Клер взглянула на него с удивлением. Она уже где-то слышала эти слова. Точнее, читала. Это же измененное изречение из Евангелия: «Говори и не бойся, ибо я с тобой, и никто не сделает тебе зла».
– Да, никто, – согласилась Клер и сосредоточила взгляд на ангеле: – Никто, кроме тебя.
Почему она это сказала? Почему почувствовала опасность, исходящую от него? Он ведь идеален. Только его руки… Она не заметила раньше этих жутких ожогов. И раны. И крылья. Клер закричала, осознав, что ее обнимает нечто жуткое.
Она кричала долго. Казалось, что стены должны сотрясаться от этих криков.

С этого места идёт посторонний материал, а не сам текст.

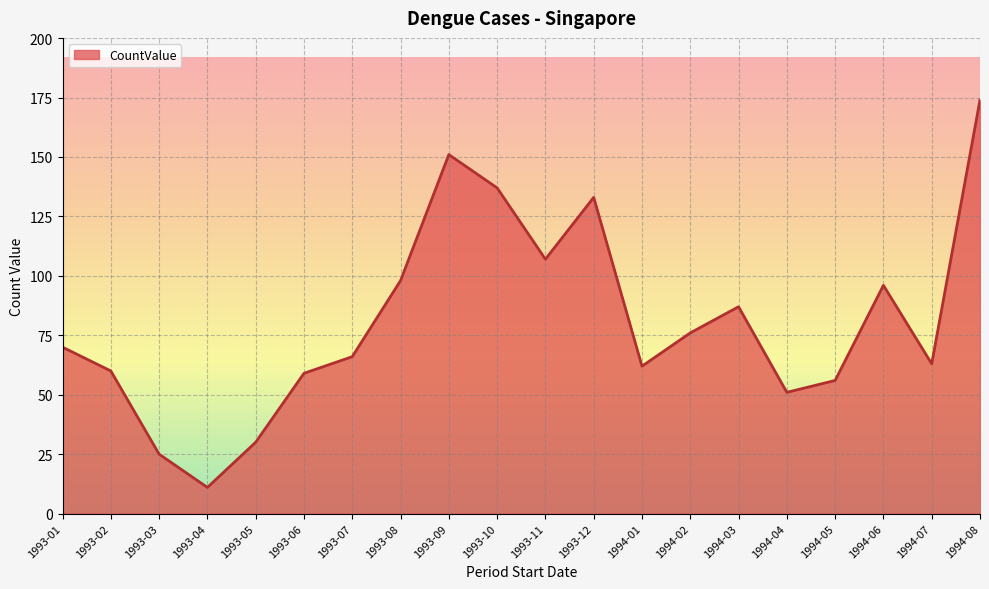

What is the minimum value shown in the chart?

11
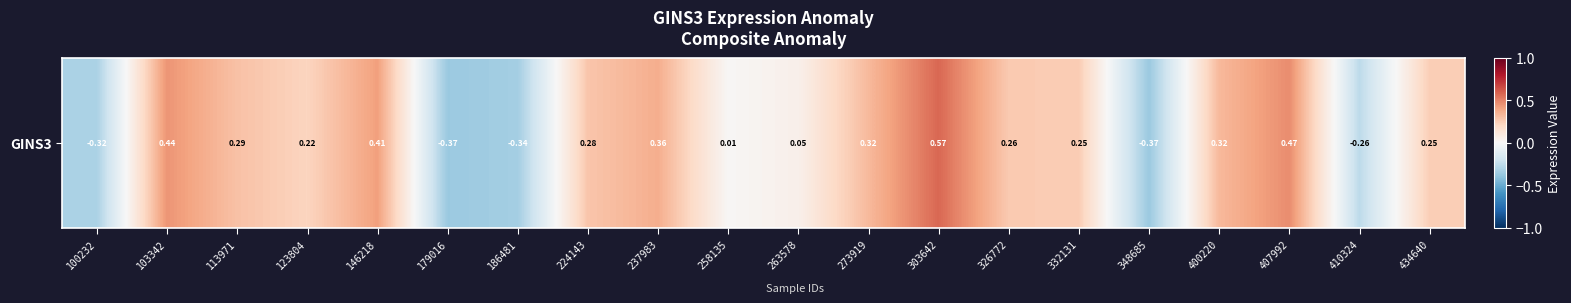

Between 146218 and 410324, which is larger?

146218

Но существо никуда не исчезало. Оно касалось когтями ее плоти, но не ранило. Прикосновения были такими ощутимыми. А еще они были нежными. Хотя как вообще режущие предметы вроде острых когтей или лезвия ножа могут быть нежными?
В сознании будто открылась какая-то дверь. И обрывки памяти замелькали, как кадры из жуткого фильма. Стол для пыток. Цепи. Лезвия. Раны. Сатанинский смех. И вместе с тем фрагменты чего-то шикарного, почти готического. Шелк. Вышивание дорогих тканей. Благоухание роз. Кровь на розах. Кровь на могильных статуях. Кровь на шелке. Свечи и книги для колдовства. Лицо красивого юноши в старинном камзоле.
Клер не могла соединить фрагменты головоломки или найти в них какую-либо логическую связь. Что ей виделось? Роскошный бал или колдовской ритуал? Розы или могилы под садовой почвой? Любовные ухаживания или бесчеловечные пытки?
В ее сознании все картинки слились. В отличие от нечетких кадров из фильма они были яркими и красочными. Они слепили глаза, и Клер зажмурилась. Когда она осмелилась снова взглянуть в темноту, никого рядом уже не было. Ни ангела, ни монстра.
Но куда же он делся? Она ведь чувствовала его рядом с собой. Ран на ее коже не осталось лишь потому, что он не хотел ее поранить. А ведь мог. Клер стало страшно от одной этой мысли. Он мог в один миг ее растерзать. Так что же ему помешало? В какую игру он с ней играет?